## What to do
Print the lines of the listing below verbatim from its first line through the line bearing "should have when homeowners have to call the". Any pictures are to be omitted.

## Record set
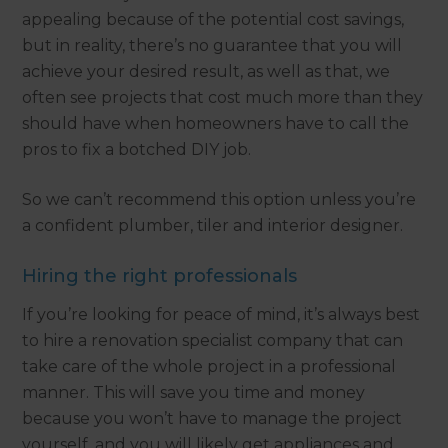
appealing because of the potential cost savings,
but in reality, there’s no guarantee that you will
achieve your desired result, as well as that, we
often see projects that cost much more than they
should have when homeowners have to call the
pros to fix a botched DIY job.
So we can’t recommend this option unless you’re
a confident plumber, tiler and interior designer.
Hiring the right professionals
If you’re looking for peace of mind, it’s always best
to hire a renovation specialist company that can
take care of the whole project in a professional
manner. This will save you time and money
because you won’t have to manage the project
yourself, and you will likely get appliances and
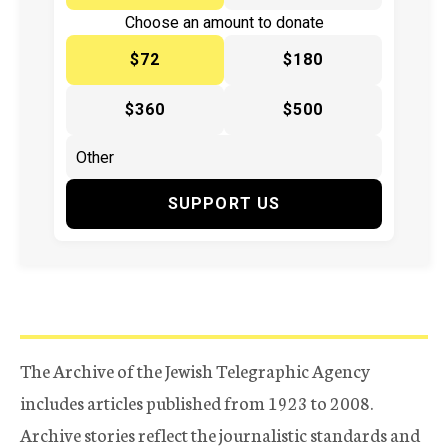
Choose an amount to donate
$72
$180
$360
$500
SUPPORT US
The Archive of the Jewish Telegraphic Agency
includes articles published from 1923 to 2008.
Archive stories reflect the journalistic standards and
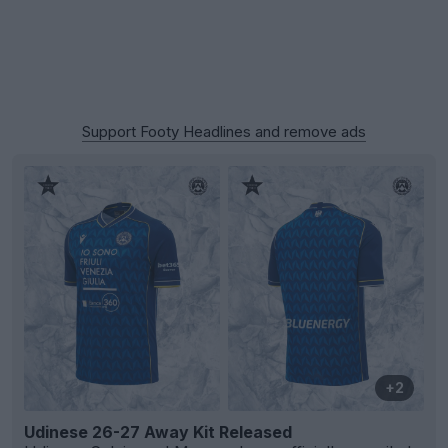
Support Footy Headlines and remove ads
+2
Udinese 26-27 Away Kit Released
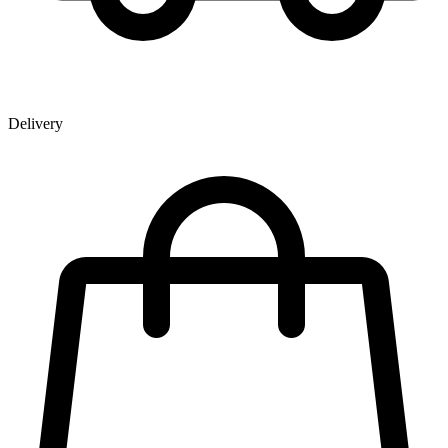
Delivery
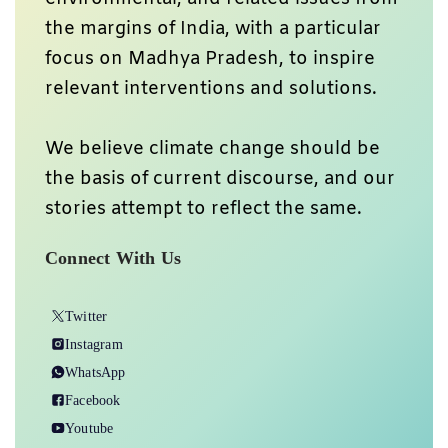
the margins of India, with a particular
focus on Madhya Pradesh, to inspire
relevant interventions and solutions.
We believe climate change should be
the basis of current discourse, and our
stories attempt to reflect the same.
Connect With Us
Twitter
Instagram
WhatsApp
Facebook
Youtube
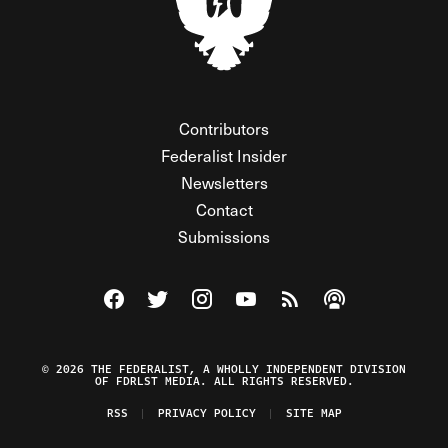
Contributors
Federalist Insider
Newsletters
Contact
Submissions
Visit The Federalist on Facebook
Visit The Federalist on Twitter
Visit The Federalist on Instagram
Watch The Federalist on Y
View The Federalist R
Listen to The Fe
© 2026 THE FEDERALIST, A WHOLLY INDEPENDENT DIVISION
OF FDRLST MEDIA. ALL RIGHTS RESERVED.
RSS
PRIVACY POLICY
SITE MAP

## Completed task
appealing because of the potential cost savings,
but in reality, there’s no guarantee that you will
achieve your desired result, as well as that, we
often see projects that cost much more than they
should have when homeowners have to call the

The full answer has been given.